Natural variation of arsenic fractions in soils of the Brazilian Amazon.

Arsenic (As) in native soils of the Amazon rainforest is a concern due to its likely origin from the Andean rivers, which transport loads of sediments containing substantial amounts of trace elements coming from the cordilleras. Yet, unveiling soil As baseline concentrations in the Amazon basin is still a need because most studies in Brazil have been performed in areas with predominantly high concentrations and cannot express a real baseline value for the region.
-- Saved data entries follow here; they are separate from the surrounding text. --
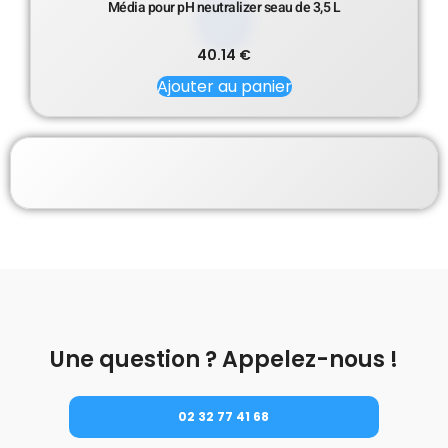
Média pour pH neutralizer seau de 3,5 L
40.14
€
Ajouter au panier
Une question ? Appelez-nous !
02 32 77 41 68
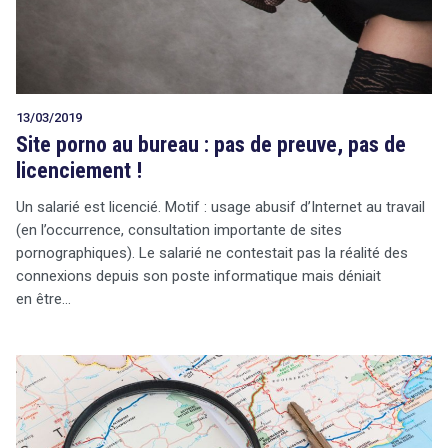
13/03/2019
Site porno au bureau : pas de preuve, pas de
licenciement !
Un salarié est licencié. Motif : usage abusif d’Internet au travail
(en l’occurrence, consultation importante de sites
pornographiques). Le salarié ne contestait pas la réalité des
connexions depuis son poste informatique mais déniait
en être…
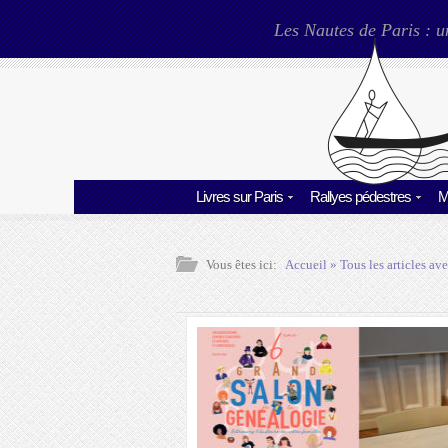
Les Nautes de Paris : u
Livres sur Paris
Rallyes pédestres
M
Vous êtes ici:
Accueil
» Tous les articles ave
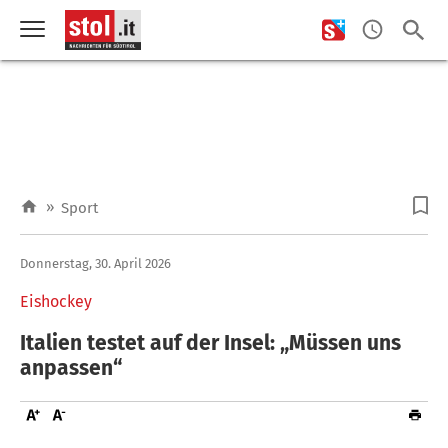
»
Sport
Donnerstag, 30. April 2026
Eishockey
Italien testet auf der Insel: „Müssen uns
anpassen“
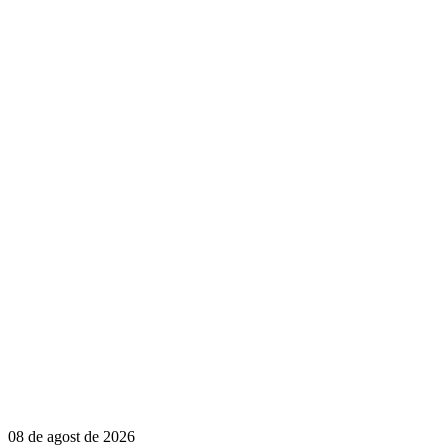
08 de agost de 2026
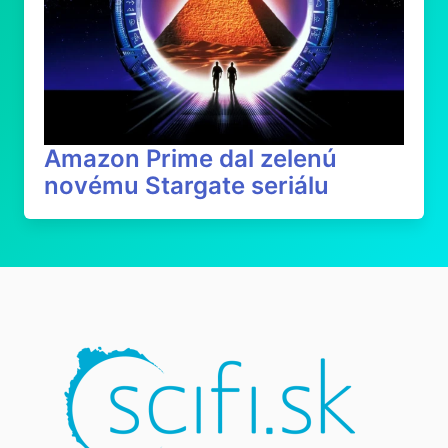
Amazon Prime dal zelenú
novému Stargate seriálu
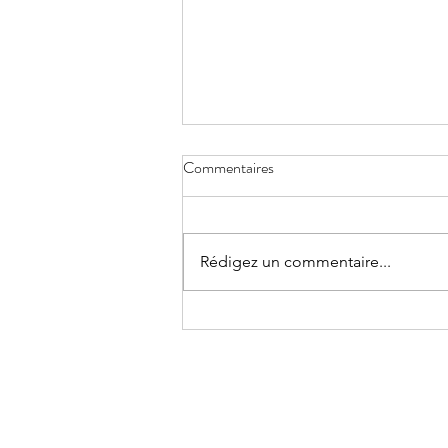
Commentaires
Rédigez un commentaire...
Pourquoi nous pensons tout le
temps?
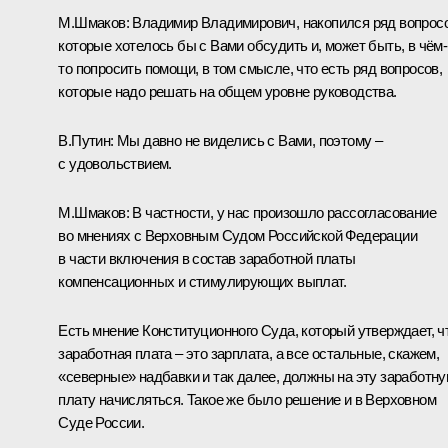
М.Шмаков
:
Владимир Владимирович, накопился ряд вопросо
которые хотелось бы с Вами обсудить и, может быть, в чём-
то попросить помощи, в том смысле, что есть ряд вопросов,
которые надо решать на общем уровне руководства.
В.Путин:
Мы давно не виделись с Вами, поэтому –
с удовольствием.
М.Шмаков:
В частности, у нас произошло рассогласование
во мнениях с Верховным Судом Российской Федерации
в части включения в состав заработной платы
компенсационных и стимулирующих выплат.
Есть мнение Конституционного Суда, который утверждает, ч
заработная плата – это зарплата, а все остальные, скажем,
«северные» надбавки и так далее, должны на эту заработн
плату начисляться. Такое же было решение и в Верховном
Суде России.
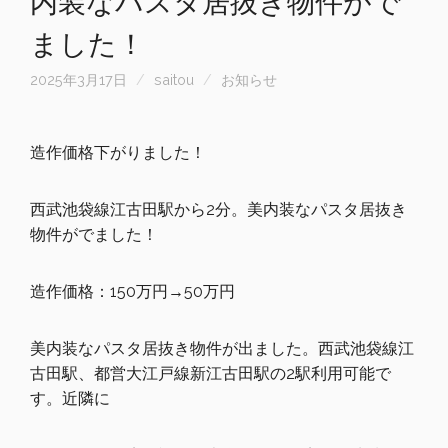
内装なパスタ居抜き物件がで
ました！
2025年3月17日
saitou
お知らせ
造作価格下がりました！
西武池袋線江古田駅から2分。
美内装なパスタ居抜き
物件がでました！
造作価格：150万円→50万円
美内装なパスタ居抜き物件が出ました。西武池袋線江
古田駅、都営大江戸線新江古田駅の2駅利用可能で
す。近隣に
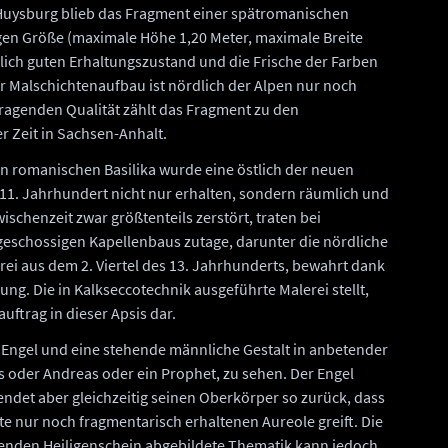
r Huysburg blieb das Fragment einer spätromanischen
ngen Größe (maximale Höhe 1,20 Meter, maximale Breite
tlich guten Erhaltungszustand und die Frische der Farben
er Malschichtenaufbau ist nördlich der Alpen nur noch
sragenden Qualität zählt das Fragment zu den
 Zeit in Sachsen-Anhalt.
 romanischen Basilika wurde eine östlich der neuen
1. Jahrhundert nicht nur erhalten, sondern räumlich und
wischenzeit zwar größtenteils zerstört, traten bei
eschossigen Kapellenbaus zutage, darunter die nördliche
rei aus dem 2. Viertel des 13. Jahrhunderts, bewahrt dank
g. Die in Kalkseccotechnik ausgeführte Malerei stellt,
uftrag in dieser Apsis dar.
 Engel und eine stehende männliche Gestalt in anbetender
s oder Andreas oder ein Prophet, zu sehen. Der Engel
endet aber gleichzeitig seinen Oberkörper so zurück, dass
e nur noch fragmentarisch erhaltenen Aureole greift. Die
ßenden Heiligenschein abgebildete Thematik kann jedoch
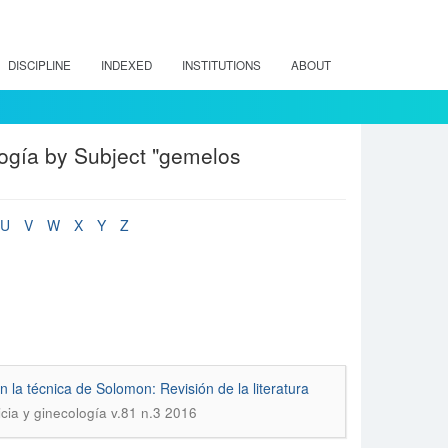
DISCIPLINE
INDEXED
INSTITUTIONS
ABOUT
ogía by Subject "gemelos
U
V
W
X
Y
Z
 la técnica de Solomon: Revisión de la literatura
icia y ginecología v.81 n.3 2016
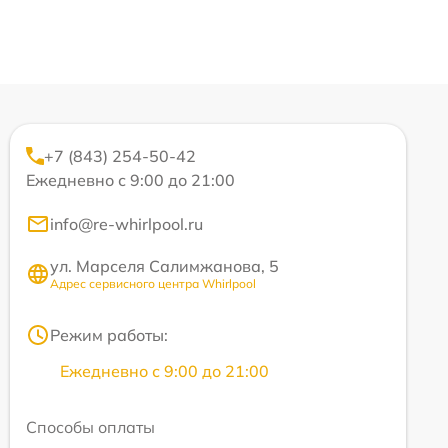
+7 (843) 254-50-42
Ежедневно с 9:00 до 21:00
info@re-whirlpool.ru
ул. Марселя Салимжанова, 5
Адрес сервисного центра Whirlpool
Режим работы:
Ежедневно с 9:00 до 21:00
Способы оплаты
In this study, 414 soil samples (0-20, 20-40 and 40-60 cm layers) were collected from different sites throughout the Amazon basin - including native Amazon rainforest and minimally disturbed areas - and used to determine total and extractable (soluble + available) As concentrations along with relevant soil physicochemical properties. Descriptive statistics of the data was performed and Pearson correlation supported by a Principal Component Analysis (PCA) provided an improved understanding of where and how As concentrations are influenced by soil attributes. Total As concentration ranged from 0.98 to 41.71 mg kg-1 with values usually increasing from the topsoil (0-20 cm) to the deepest layer (40-60 cm) in all sites studied. Considering the proportional contribution given by each fraction (soluble and available) on extractable As concentration, it is noticeable that KH2PO4-extractable As represents the most important fraction, with >70% of the As extracted on average in all the sites studied. Still, the extractable fractions (soluble + available) correspond to ~0.24% of the total As, on average. Total, available, and soluble As fractions were strongly and positively correlated with soil Al3+. The PCA indicated that soil pH in combination with CEC might be the key factors controlling soil As concentrations and the occurrence of each arsenic fraction in the soil layers.